Glücksspiel­gesetzgebung auf Curaçao: Qualitäts­offensive betrifft globalen Online-Markt

Veröffentlicht am: 25. November 2020, 11:48 Uhr. 

Letzte Aktualisierung am: 25. November 2020, 11:55 Uhr.

Die Karibikinsel Curaçao plant derzeit Änderungen ihrer Glücksspielgesetzgebung. Diese werden sich maßgeblich auf das weltweite Online-Glücksspiel auswirken, hat gestern die Zeitung Curaçao Chronicle berichtet.

Curaçao, Karibikinsel
Online-Glücksspielanbieter mit Lizenz aus Curaçao müssen künftig mit strengeren Lizenzbedingungen rechnen. (Bild: Pixabay/Patrice Audet)

In Curaçao hätten die wirtschaftlichen Auswirkungen der Coronakrise zu finanziellen Schwierigkeiten geführt. Im Rahmen eines am 2. November abgeschlossenen Abkommens zwischen den Regierungen von Curaçao und der Niederlande, dem „Landspakket Curaçao“ [Seite auf Niederländisch], hätten die Niederlande ökonomische Unterstützung versprochen.

Künftig strengere Anforderungen an Lizenznehmer zu erwarten

Im Rahmen des Abkommens sei diese Hilfe jedoch an Bedingungen geknüpft. Eine von ihnen betreffe die Reformierung des Glücksspielwesens und werde sich maßgeblich auf weitere Glücksspielmärkte weltweit auswirken.

Betroffen von neuen Lizenzbedingungen in Curaçao seien laut Curaçao Chronicle viele Online-Casinos, die ihre Spiele in Australien anbieten, aber auf Curaçao lizenziert seien. Ebenso würden sich die neuen Regelungen auf den spanischen sowie den niederländischen Finanzsektor auswirken.

Generell sei das Ziel, Glücksspiellizenzen aus Curaçao mehr an die Anforderungen an in EU-Ländern erteilte Lizenzen anzupassen und sich dem Status quo Maltas zu nähern.

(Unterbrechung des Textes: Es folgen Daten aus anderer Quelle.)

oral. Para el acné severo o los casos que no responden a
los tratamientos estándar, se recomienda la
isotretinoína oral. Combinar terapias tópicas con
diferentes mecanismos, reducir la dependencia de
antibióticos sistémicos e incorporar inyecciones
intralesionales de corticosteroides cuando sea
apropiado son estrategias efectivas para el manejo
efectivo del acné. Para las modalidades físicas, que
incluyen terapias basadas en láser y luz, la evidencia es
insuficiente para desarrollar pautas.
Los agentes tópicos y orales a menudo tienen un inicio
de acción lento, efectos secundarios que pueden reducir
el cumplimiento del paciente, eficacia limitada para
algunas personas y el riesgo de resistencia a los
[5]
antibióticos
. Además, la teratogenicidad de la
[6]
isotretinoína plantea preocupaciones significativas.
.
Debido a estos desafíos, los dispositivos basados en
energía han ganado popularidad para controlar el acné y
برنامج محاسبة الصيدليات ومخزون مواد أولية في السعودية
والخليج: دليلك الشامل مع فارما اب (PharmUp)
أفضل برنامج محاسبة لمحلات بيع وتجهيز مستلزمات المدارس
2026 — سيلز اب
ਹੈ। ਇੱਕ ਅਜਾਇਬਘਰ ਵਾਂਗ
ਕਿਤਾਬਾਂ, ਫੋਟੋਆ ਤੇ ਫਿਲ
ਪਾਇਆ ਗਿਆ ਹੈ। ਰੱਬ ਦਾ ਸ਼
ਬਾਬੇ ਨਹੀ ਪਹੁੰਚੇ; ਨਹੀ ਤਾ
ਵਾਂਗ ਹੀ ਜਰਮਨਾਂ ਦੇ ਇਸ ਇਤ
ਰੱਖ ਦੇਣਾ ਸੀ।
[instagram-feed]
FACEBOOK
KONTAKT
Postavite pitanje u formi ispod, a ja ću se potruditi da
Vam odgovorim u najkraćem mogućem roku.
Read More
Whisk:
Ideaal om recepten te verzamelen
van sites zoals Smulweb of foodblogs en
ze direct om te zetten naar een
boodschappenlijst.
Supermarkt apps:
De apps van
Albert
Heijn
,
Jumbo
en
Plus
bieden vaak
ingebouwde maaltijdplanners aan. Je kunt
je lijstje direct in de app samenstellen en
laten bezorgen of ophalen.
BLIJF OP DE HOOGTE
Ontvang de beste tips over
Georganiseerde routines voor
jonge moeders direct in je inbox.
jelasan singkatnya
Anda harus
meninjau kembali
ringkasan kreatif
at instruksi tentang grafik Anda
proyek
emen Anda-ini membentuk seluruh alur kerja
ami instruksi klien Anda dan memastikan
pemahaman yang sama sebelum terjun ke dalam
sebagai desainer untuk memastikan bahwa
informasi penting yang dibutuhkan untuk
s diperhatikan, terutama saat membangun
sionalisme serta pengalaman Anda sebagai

Dazu gehöre:

  • die Preiserhöhung für die Erteilung der Lizenzen,
  • die Verhinderung, dass Spieler aus EU-Märkten gezielt angesprochen würden,
  • eine erhöhte Aufsicht und Kontrolle der Lizenznehmer.

Damit sei es für Glücksspielanbieter schwieriger, eine Glücksspiellizenz aus Curaçao zu erhalten, die Lizenzen selbst seien aber wertvoller.

Einrichtung einer Glücksspielaufsicht gefordert

An erster Stelle stehe die Forderung, eine neue, proaktive Regulierungsbehörde auf Curaçao zu schaffen. Diese solle Lizenzen künftig nicht mehr nur ausstellen, sondern auch die Einhaltung der Lizenzbedingungen überwachen.

Der Preis für eine Lizenz solle von derzeit rund 35.000 US-Dollar auf rund 134.000 US-Dollar ansteigen. Zudem solle es Dritten nicht mehr möglich sein, durch den Erwerb eines Unternehmens mit Glücksspiellizenz selbst in den Besitz einer solchen zu gelangen.

Künftig sei es zudem verboten, Spieler gezielt zu höheren Einsätzen zu verleiten und Lizenzinhaber müssten proaktive Tools einrichten, die einen erhöhten Spielerschutz gewährleisteten. Sie müssten zudem Sorge tragen, dass Identitäts- und Datendiebstahl über Kundenkonten verhindert und EU-Datenschutzbestimmungen eingehalten würden.

Die einzurichtende Glücksspielaufsicht solle regelmäßig Tests und Inspektionen durchführen, um sicherzugehen, dass die neuen Bestimmungen von allen Lizenzinhabern eingehalten würden. Den Status als „Lizenz zweiter Klasse“ im Vergleich zu Lizenzen aus Malta, solle die Curaçao-Lizenz damit verlieren.